§ DATA SUPPLIED
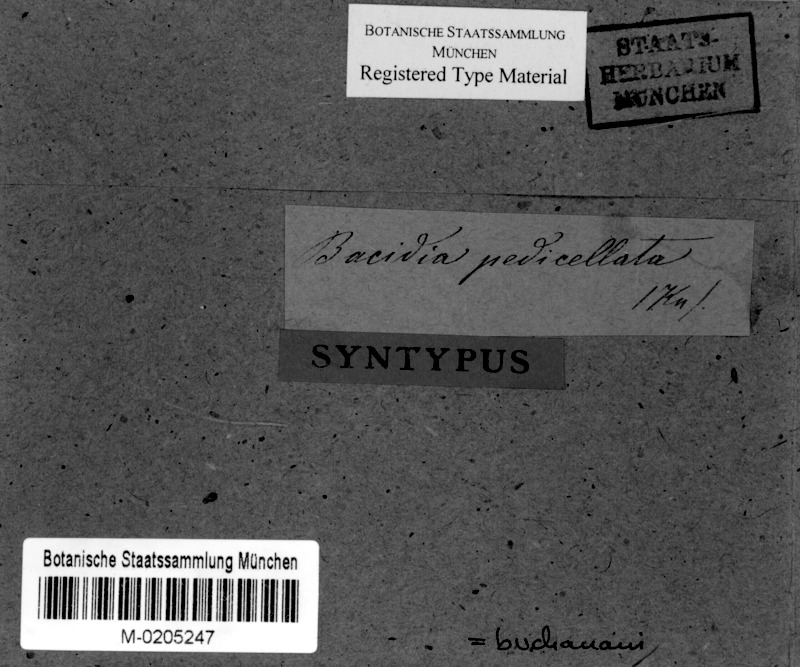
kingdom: Fungi
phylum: Ascomycota
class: Lecanoromycetes
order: Lecanorales
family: Byssolomataceae
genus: Bapalmuia
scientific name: Bapalmuia buchananii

§ WORK TO COMPLETE
Please repeat the text lines of every row above word for word, leaving the pictures out of your answer.

§ RESULT
kingdom: Fungi
phylum: Ascomycota
class: Lecanoromycetes
order: Lecanorales
family: Byssolomataceae
genus: Bapalmuia
scientific name: Bapalmuia buchananii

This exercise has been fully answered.